The central problem of text-based person retrieval is how to properly bridge the gap between heterogeneous cross-modal data. Many of the previous works contrive to learn a latent common space to bridge the modality gap and extract modality-invariant feature vectors. Within these methods, the common space mapping and cross-modal information matching operations are conducted in a one-off manner, which aims to extract sufficient discriminative clues from the high-dimensional multi-modal data at first glance, but it is inconsistent with the fact that humans usually follow a step-by-step process to properly recognize and match two objects. Intuitively, the large heterogeneity gap between multi-modal data can be better bridged by gradually analyzing the complex cross-modal relationships.
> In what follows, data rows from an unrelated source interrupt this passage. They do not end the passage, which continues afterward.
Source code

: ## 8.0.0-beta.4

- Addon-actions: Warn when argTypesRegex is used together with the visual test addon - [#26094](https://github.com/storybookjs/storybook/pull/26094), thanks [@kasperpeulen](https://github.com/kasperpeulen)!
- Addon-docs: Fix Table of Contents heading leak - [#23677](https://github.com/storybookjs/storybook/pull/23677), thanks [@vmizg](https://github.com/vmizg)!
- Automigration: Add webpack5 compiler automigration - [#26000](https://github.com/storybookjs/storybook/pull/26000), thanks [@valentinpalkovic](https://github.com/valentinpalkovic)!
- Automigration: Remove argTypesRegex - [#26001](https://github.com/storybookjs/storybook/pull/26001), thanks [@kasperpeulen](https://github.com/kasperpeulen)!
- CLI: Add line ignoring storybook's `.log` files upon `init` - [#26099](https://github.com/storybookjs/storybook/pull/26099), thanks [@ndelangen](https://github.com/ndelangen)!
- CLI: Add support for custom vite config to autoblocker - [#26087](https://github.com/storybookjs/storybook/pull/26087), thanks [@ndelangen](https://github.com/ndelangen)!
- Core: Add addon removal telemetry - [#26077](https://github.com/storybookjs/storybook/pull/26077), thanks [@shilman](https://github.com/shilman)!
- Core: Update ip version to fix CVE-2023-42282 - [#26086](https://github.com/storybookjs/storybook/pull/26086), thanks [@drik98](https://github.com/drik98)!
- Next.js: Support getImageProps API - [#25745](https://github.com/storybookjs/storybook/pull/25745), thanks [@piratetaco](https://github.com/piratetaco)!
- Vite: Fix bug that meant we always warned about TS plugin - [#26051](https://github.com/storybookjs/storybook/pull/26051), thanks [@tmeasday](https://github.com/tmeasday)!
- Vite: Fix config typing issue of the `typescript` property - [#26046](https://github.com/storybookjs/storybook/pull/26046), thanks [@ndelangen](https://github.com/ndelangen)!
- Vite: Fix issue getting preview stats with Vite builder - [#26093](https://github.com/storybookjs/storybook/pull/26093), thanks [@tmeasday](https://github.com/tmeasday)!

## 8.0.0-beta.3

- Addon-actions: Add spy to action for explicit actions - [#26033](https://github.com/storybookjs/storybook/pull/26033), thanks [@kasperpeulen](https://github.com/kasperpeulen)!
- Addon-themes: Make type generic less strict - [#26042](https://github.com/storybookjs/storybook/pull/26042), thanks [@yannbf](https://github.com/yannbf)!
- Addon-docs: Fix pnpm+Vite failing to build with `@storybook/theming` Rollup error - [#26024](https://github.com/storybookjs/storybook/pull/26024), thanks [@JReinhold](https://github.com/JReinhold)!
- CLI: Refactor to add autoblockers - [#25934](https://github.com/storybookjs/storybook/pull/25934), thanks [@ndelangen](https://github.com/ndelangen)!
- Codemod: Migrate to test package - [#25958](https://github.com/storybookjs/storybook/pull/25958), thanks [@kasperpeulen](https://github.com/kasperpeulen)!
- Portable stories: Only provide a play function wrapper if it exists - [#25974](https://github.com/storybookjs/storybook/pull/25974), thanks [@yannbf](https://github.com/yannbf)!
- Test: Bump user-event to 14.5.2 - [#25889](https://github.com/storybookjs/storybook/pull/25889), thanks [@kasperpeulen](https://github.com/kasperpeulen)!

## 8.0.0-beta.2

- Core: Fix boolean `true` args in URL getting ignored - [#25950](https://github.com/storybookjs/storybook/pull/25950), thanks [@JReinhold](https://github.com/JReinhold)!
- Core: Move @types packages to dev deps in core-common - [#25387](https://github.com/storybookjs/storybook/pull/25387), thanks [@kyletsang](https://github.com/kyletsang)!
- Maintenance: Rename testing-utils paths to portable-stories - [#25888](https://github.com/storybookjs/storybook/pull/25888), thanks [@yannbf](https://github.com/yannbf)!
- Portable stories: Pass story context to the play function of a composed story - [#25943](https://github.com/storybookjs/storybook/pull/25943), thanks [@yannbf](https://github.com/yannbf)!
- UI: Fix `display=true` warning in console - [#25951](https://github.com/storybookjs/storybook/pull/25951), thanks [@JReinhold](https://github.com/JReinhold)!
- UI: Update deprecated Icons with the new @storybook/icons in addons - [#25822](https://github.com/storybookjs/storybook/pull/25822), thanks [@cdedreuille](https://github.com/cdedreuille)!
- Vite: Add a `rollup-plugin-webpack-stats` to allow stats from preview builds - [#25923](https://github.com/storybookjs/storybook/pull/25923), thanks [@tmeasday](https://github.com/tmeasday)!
In this paper, we propose a Serialized Updating and Matching (SUM) method for text-based person retrieval to bridge the heterogeneity gap between cross-modal data in a step-by-step manner. The core component of SUM is the proposed Memory Gating Modules (MGM), which can be stacked to gradually update and match features extracted from visual/textual modalities. To fully excavate the correlations lie within multi-granular cross-modal data, two variants are designed to care for both global and fine-grain local information, namely, Global Memory Gating Module (GMGM) and Fine-grained Memory Gating Module (FMGM) with which the updating rate of information at each step is dynamically determined after observing the feature in opposite modality. Moreover, SUM can be flexibly utilized as an add-on to any multi-granular text-based person retrieval methods to further improve the performance. We evaluate our proposed method on two text-based person retrieval datasets CUHK-PEDES and RSTPReid along with two general cross-modal retrieval datasets Flickr8K and Flickr30K to see its generalization ability. Experimental results present that the proposed SUM outperforms existing methods and achieves the state-of-the-art performance.